Quando conseguimos acolher com compaixão nossos desacertos, pegar nossa pequenez no colo com paciência materna, descobrimo-nos adultos responsáveis, capazes de arcar com nossas imperfeições, com nossa obscuridade, sem subterfúgios e escapismos, sem a atitude covarde de atribuir a terceiros o porquê de suas manifestações.
Daí, estamos bem próximos de nos tornarmos íntegros, inteiros, honestos e verdadeiros e corajosos ao ponto de poder buscar as soluções e as respostas dentro de nós mesmos, pois o que vemos do lado de fora é claramente o reflexo de nossas próprias impressões.

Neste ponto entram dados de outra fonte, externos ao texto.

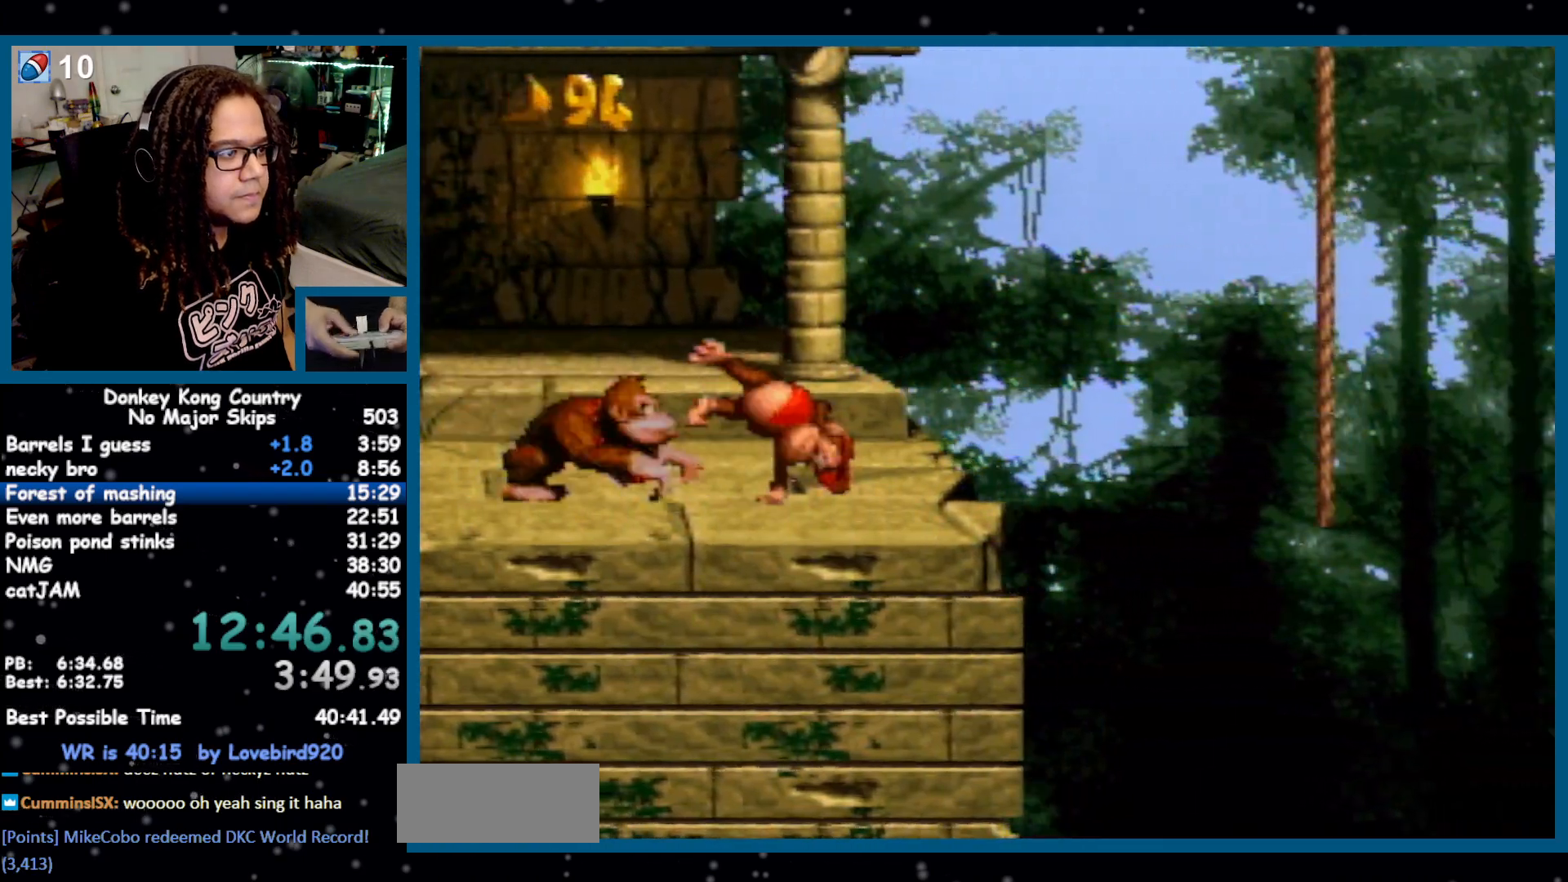
{"dt_ms": 500, "buttons": ["B", "Y", "DPAD_RIGHT"]}
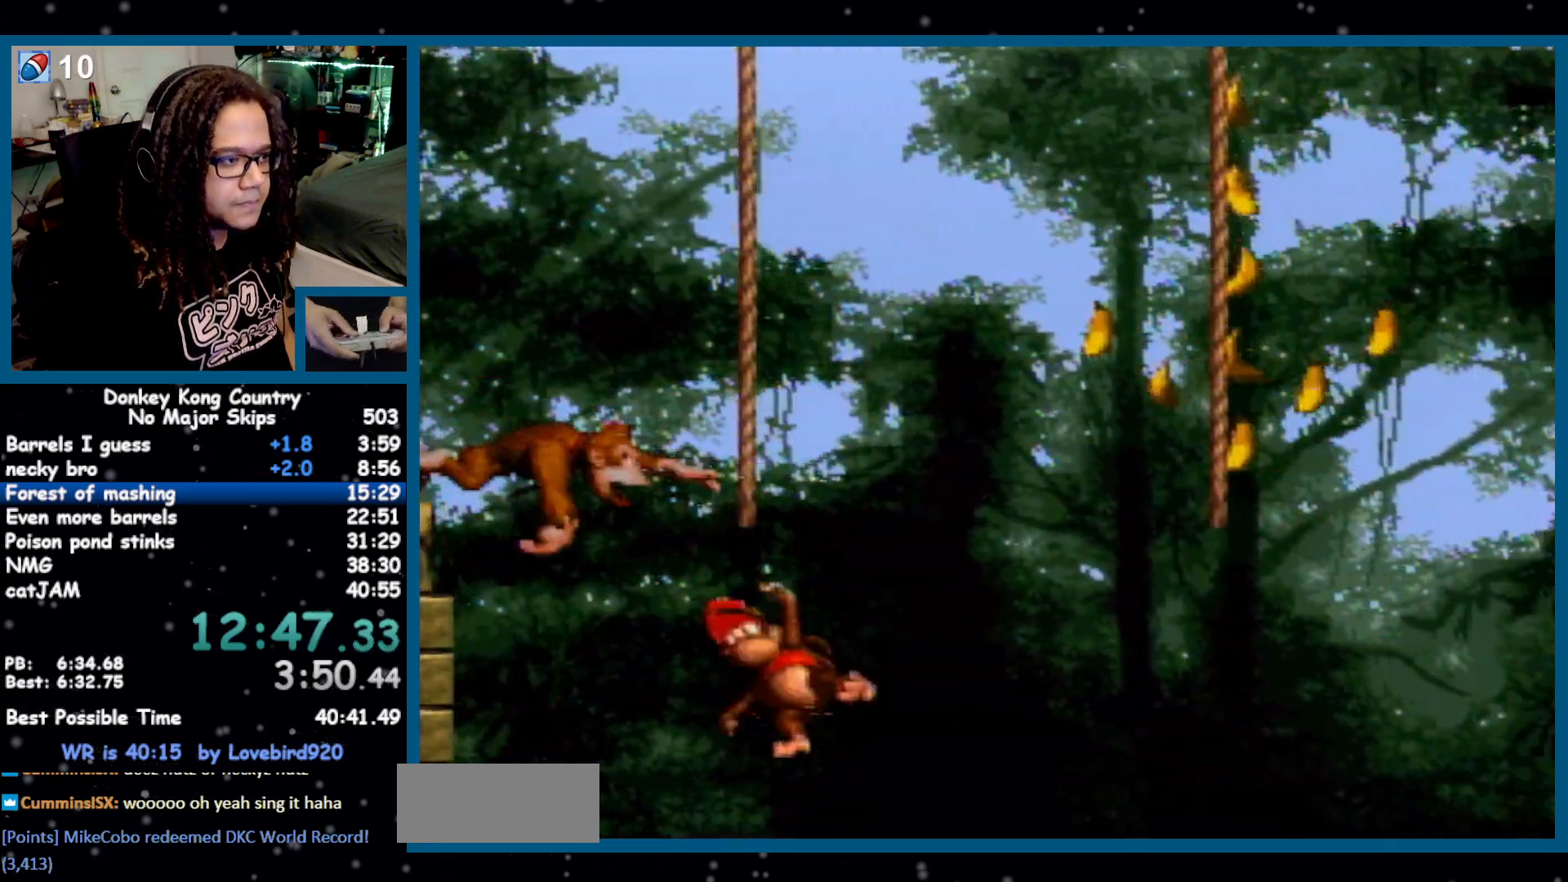
{"dt_ms": 500, "buttons": ["B", "Y", "DPAD_RIGHT"], "events": [[350, "B", "up"], [483, "B", "down"]]}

Assim é a dinâmica que ocorre entre o Yin e o Yang; um contem a semente do outro e um se transforma no outro em ciclos ininterruptos, contínuos e mais ou menos regulares. Um controla o outro, mas também dá origem ao outro e são, portanto, interdependentes.
O ser humano encontra-se no centro da inter-relação existente entre as influencias celestes e as terrestres. Ele é, na verdade, um dos resultados possíveis desta inter-relação, bem como todas as outras formas de vida sobre o Planeta. Isso expressa sem dúvida uma amostragem bem ampla de matizes da dinâmica do Yin/Yang através do Céu e da Terra.
Nosso organismo é assim constituído de matéria densa, agregada e sólida, provinda da Terra, bem como de elementos sutis, diáfanos e imateriais provindos do Céu. Estas duas energias se interpenetram em nós (e também fora de nós) criando toda a expressão da própria vida.
O corpo físico provém das profundezas abissais e fecundas do planeta e toda a fluência de nossa vida psíquica dimana dos eflúvios celestes.
Acontece que da mesma forma que dia e noite se sucedem, um dando origem ao outro, as estações do ano também o fazem, em ciclos maiores e as fases da vida, em ciclos maiores ainda. O mesmo ocorre, no entanto, com os ciclos respiratórios e cardíacos e outros menores e mais profundos de nossa fisiologia, nem todos visíveis ou mensuráveis.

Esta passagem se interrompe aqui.